Mr. Lansley: To ask the Secretary of State for Health how many adverse events have been recorded in NHS maternity services (a) in England and (b) in each strategic health authority area in each year since 1997, broken down by type of adverse event. 
Ann Keen: The information requested is being compiled by the National Patient Safety Agency. This will be placed in the Library shortly
Angela Browning: To ask the Secretary of State for Health what funding allocations his Department has made to support the delivery of its National Strategy for England in the next five years. 
Mr. Bradshaw: A draft of a National Dementia Strategy was published on 19 June for consultation. The consultation closes on 11 September and we will carefully consider all the responses we receive before deciding the final shape of the Strategy, and what resources are available to support its implementation. Funding will be announced around the same time when the strategy is published.
Peter Bottomley: To ask the Secretary of State for Health (1) if he will estimate the extra costs incurred by the Worthing and Southlands Hospital Trust as a result of use of the CERNER NHS IT system in (a) 2007-08 and (b) 2008-09; and what the expected source of the funding of the additional costs will be; 
(2) which other NHS acute hospital trusts have the version of the CERNER NHS IT system supplied to the Worthing and Southlands Hospital Trust; what assessment he has made of (a) present and (b) future costs and benefits of the system; and if he will make a statement. 
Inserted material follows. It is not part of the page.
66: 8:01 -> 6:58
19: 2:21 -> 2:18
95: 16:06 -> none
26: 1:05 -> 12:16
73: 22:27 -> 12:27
Mr. Bradshaw: The implementation of a strategic hospital clinical IT system represents a major change programme. There is an inevitable initial increase in, primarily, staff costs both during preparation and during initial deployment, and then as the system is bedded in and staff familiarity with the new functionality develops.
The trusts business cases for the change have recognised that these initial increased locally sourced costs are offset by the benefits realised by the trust over the life of the system. These will include, over time, a patient administration system with integration with other systems and sophisticated reporting; order communications and diagnostics reporting, including all pathology and radiology tests and tests ordered in primary care; and scheduling for beds, tests, and theatres.
Information on any additional costs incurred by Worthing and Southlands Hospital Trust arising from the deployment of Cerner software is not held centrally.
Of the NHS acute trusts which have to date received deployments of the Cerner Millennium system, as at 31 August 2008 the following had the same (R0.05) version as that currently being used at the Worthing and Southlands Hospitals NHS trust:
Weston Area Health NHS Trust;
Winchester and Eastleigh Healthcare NHS Trust;
Surrey and Sussex Healthcare NHS Trust.
The costs and benefits will be identified in the local business cases.